Un site accueille nos chers souvenirs
WEB | «Notrehistoire.ch» invite les Romands à partager leurs trésors enfouis dans les greniers: vieilles photos, films Super 8 ou bandes sonores.
© DR | «Notrehistoire.ch». Image tirée d’albums photo privés, partagées par les créateurs du site.
LUCA SABBATINI | 29.10.2009 | 00:00
Ce jeudi à 18 h, la Suisse romande va retrouver sa mémoire… sur le Web. Grâce au lancement du site Notrehistoire.ch, plate-forme qui ambitionne de réunir les archives de la région. Sa particularité? Etre ouverte aussi bien aux institutions patrimoniales qu’aux simples particuliers.
«Il s’agit d’une fresque en images et en sons retraçant l’histoire de la Suisse romande au XXe siècle», lance avec un enthousiasme communicatif le webéditeur Claude Zurcher, archiviste à la TSR et à ce titre responsable de Notrehistoire.ch.

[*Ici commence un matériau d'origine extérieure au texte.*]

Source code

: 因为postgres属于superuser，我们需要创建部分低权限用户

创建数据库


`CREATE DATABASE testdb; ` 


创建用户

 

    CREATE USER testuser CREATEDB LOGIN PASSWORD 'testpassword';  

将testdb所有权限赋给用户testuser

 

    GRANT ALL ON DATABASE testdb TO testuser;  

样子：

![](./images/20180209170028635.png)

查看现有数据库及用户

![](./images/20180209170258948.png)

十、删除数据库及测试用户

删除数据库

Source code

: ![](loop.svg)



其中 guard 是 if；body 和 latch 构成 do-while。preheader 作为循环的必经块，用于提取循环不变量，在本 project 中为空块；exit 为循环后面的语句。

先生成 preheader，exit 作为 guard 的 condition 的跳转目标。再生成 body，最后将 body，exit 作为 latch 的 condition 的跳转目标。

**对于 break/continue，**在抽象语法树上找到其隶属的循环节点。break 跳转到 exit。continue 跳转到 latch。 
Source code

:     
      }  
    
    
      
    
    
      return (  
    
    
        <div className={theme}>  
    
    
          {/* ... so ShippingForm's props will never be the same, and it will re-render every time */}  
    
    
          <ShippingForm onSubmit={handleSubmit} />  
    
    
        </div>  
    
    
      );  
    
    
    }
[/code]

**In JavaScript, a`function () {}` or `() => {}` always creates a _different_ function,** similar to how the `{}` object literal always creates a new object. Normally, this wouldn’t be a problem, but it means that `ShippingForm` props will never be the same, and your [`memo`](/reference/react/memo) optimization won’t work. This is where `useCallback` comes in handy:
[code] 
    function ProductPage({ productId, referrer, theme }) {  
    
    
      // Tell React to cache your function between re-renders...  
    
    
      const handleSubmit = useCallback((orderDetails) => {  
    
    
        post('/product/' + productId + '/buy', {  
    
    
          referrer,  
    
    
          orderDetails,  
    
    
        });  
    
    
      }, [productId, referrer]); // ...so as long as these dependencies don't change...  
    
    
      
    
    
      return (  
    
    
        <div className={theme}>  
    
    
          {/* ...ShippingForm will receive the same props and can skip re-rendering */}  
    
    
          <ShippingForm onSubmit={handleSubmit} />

Né à l’initiative de la Fonsat, la fondation chargée de la sauvegarde du patrimoine audiovisuel de la Télévision suisse romande, le projet est unique en son genre. «A ma connaissance, c’est la première fois que le principe participatif, si répandu actuellement dans le Web, s’applique aux archives», se félicite Claude Zurcher.
Un air de réseau social
Aux côtés des documents historiques fournis par des bibliothèques cantonales ou la TSR, Notrehistoire.ch recueillera donc photos, films ou enregistrements privés des internautes. Du coup, le site y gagne un petit air de réseau social. Et en quelque sorte, c’est bien de cela qu’il s’agit: un lieu «où tous ceux qui conservent une parcelle de la mémoire de notre région» peuvent se retrouver pour déposer leurs trésors visuels ou sonores et les enrichir par leurs connaissances.
Développée par le Genevois Raphaël Briner, fondateur d’Hyperweek, l’architecture modulable du site permet une navigation aussi fonctionnelle qu’intuitive. Chaque document a droit à sa propre page, où sont précisées, entre autres informations, ses origines et sa date. Des «tags» (mots-clés qui servent à l’indexation sur le Web) et un espace pour d’éventuels commentaires sont également prévus. «Il y aura parfois un véritable travail de détective à mener pour identifier un personnage ou un lieu», note Claude Zurcher.
Les cuves de Beauregard
Les documents peuvent être réunis au sein de larges catégories – événements, personnalités, vie quotidienne – ou en groupes thématiques plus finement définis. C’est là que l’intersection entre patrimoine institutionnel et ajouts individuels peut porter ses fruits. «Comme je suis d’origine fribourgeoise, j’ai créé un groupe sur la brasserie Beauregard qui fut à une époque la rivale de Cardinal», confie Claude Zurcher. «On y trouve des images de l’inauguration des nouvelles cuves tirées de mon album familial, mais aussi un film sur le même sujet extrait des archives de la TSR.»
Nulle obligation d’ailleurs de tout partager. Notrehistoire.ch se situant «au croisement entre le public et le privé», les utilisateurs peuvent conserver la «privacité» des documents qu’ils confient au site. «Les images ne seront alors visibles que par leur propriétaire et ceux à qui il aura accordé l’autorisation d’y accéder, précise le webéditeur. Nous nous tiendrons bien sûr à un respect scrupuleux des droits d’auteur.» Ces archives pas comme les autres seront également modérées, «pour éviter toute dérive».
Mi-base de données, mi-site de réseautage, Notrehistoire.ch fera les délices aussi bien des historiens et des sociologues que des internautes curieux du passé. A vos greniers!